-- QUOTED PASSAGE follows --

December 2, 2013

Thanksgiving 2013, the old and the new

I have been lucky to grow up in a family that loved and celebrated the holidays and instilled in me a sense of the importance of traditions. My mom would work her tail off cooking, baking and entertaining family and friends--all while working full-time and raising three kids--and somehow made it look easy. And although I may not have shown my appreciation then, I now find myself wanting to do the same things for my family. When I have the energy. That is once or twice a year.

This year I hosted my husband's family at my house. Every year we do something different for Thanksgiving, sometimes spending it with friends, sometimes at my in-laws' cabin. I hadn't done Thanksgiving at our home in East Nashville ever (is that possible?) so it was high time.

This turkey tureen from the 50s? belonged to my mom. 
I had a lot of fun preparing, baking and cooking. Mostly the baking.

I admit it. I went a little crazy with the pies this year. Not that I don't always go a little crazy with the pies (last year I think I made 8) but my oven broke at the end of the summer and it took me two-and-a-half months to fix it. I, mistakenly it turns out, thought this was a sign that it was time to buy a new one. We are planning to remodel our kitchen fairly soon, so I started to do some research and look at options. Then I found out that the ovens of my dreams cost between three and five THOUSAND dollars. I called the repairman instead.

With my oven back in action, I had pent up baking energy that needed to be released just in time for Thanksgiving. Since I love to bake, I usually end up doing the pies. Plus, I was also doing the turkey and a few other things too, so I started planning early.

Following in my mom's footsteps (she was an extremely organized planner), I set out all the serving dishes two days before with a note on what would go in them. Before you start making fun of me, and believe me I know it's crazy -- I used to make fun of my mom for this--but I realize now why she did it. Not only is it fun and it gets you in the spirit, but it allows you to see what you have and what you still may need. And then I go thrift shopping to find it. For example, I needed a gravy boat and a coffee server and found both at Goodwill, along with some cool little glass bowls for cranberries and a glass dish for apps. Score.
Organization overload?

Cool thrifted vintage Pyrex coffee carafe.
I decided to try some new things instead of the old standards, like a collard green gratin that is sure to reappear in future years. I was also inspired by a beautiful spread on non-traditional Thanksgiving pies in the November 2013 issue of Saveur magazine. I decided to try three of them. I love trying new things, especially when it comes to baking.

Instead of pecan and pumpkin I made a chocolate-ginger-chess and a pumpkin-maple brulée (in the end, though, the brulée part never happened but it was still delicious).

My secret to pie dough is in the combination of shortening and butter-- and I do it in the food processor so it's fast. But chilling --both the dough before rolling for at least an hour and the crust, in the shell and crimped, for about 30 minutes-- is the single most important way to achieve a pretty-looking pie.

-- QUOTED PASSAGE concluded --
-- INFORMATION SUPPLIED follows --

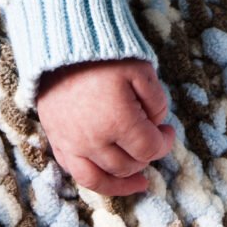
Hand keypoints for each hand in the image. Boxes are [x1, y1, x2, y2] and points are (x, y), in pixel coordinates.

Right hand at [37, 59, 174, 194]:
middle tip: (153, 140)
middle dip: (146, 156)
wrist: (61, 44)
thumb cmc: (103, 53)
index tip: (168, 131)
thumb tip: (157, 124)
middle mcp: (94, 139)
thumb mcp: (140, 68)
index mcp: (118, 121)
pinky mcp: (57, 140)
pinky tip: (109, 178)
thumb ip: (156, 100)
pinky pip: (77, 173)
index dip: (165, 143)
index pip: (149, 149)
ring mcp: (72, 143)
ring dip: (125, 178)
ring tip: (140, 179)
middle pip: (128, 164)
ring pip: (103, 177)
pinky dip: (96, 181)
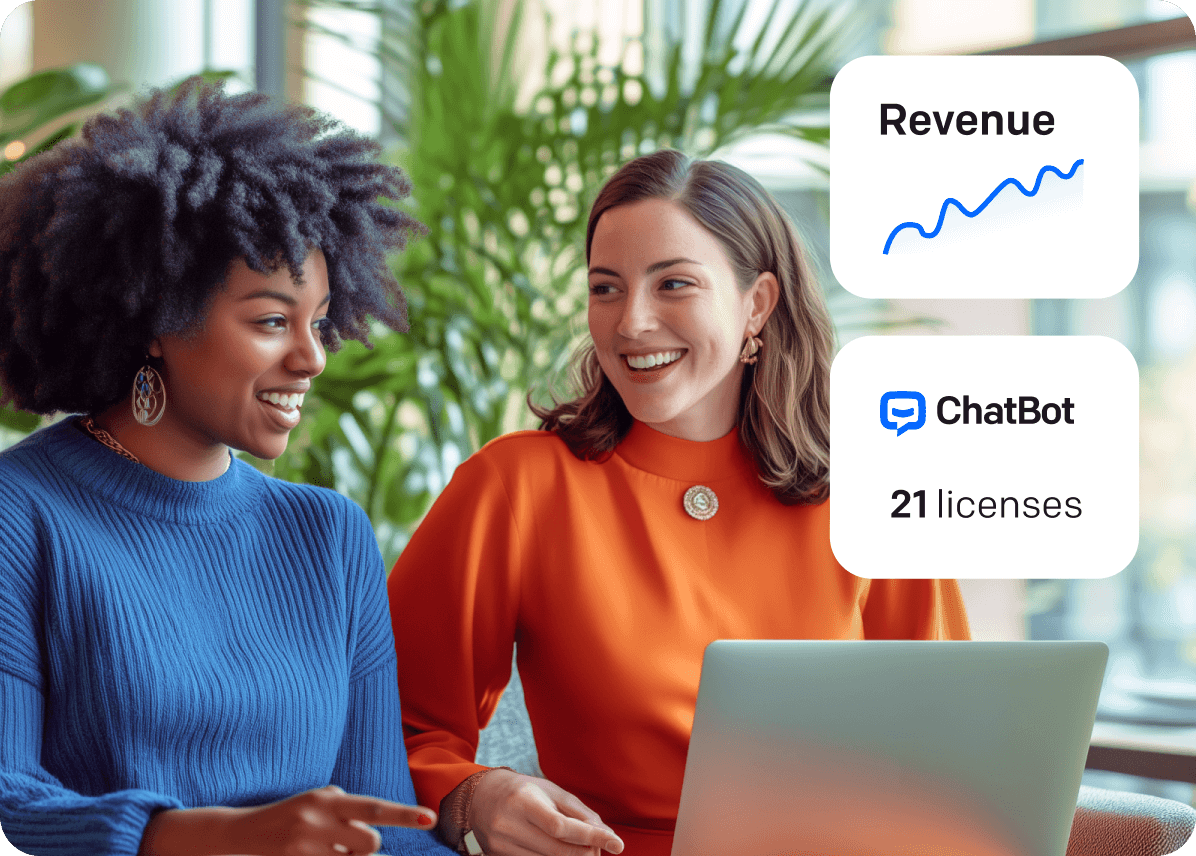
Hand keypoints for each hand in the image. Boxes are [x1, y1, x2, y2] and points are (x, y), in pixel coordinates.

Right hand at [139, 784, 437, 855]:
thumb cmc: (292, 813)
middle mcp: (318, 820)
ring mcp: (305, 846)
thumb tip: (375, 827)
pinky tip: (315, 853)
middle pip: (369, 843)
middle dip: (364, 845)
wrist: (242, 832)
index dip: (404, 814)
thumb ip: (347, 807)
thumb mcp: (318, 799)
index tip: (430, 818)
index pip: (374, 807)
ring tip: (324, 847)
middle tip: (343, 840)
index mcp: (328, 799)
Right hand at [468, 770, 623, 855]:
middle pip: (558, 851)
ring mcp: (501, 845)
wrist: (481, 797)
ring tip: (581, 849)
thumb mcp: (551, 791)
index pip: (561, 827)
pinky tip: (561, 852)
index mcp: (523, 800)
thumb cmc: (523, 790)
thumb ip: (579, 812)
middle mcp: (508, 824)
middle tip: (598, 847)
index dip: (591, 837)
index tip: (618, 844)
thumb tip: (607, 834)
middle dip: (586, 852)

-- INFORMATION SUPPLIED concluded --

◆ **WORK INSTRUCTIONS**
In the Thanksgiving post, where were the gravy boat and coffee server found? The material that comes after the Thanksgiving post is separate from it.

◆ **ANSWER SPACE**
At Goodwill.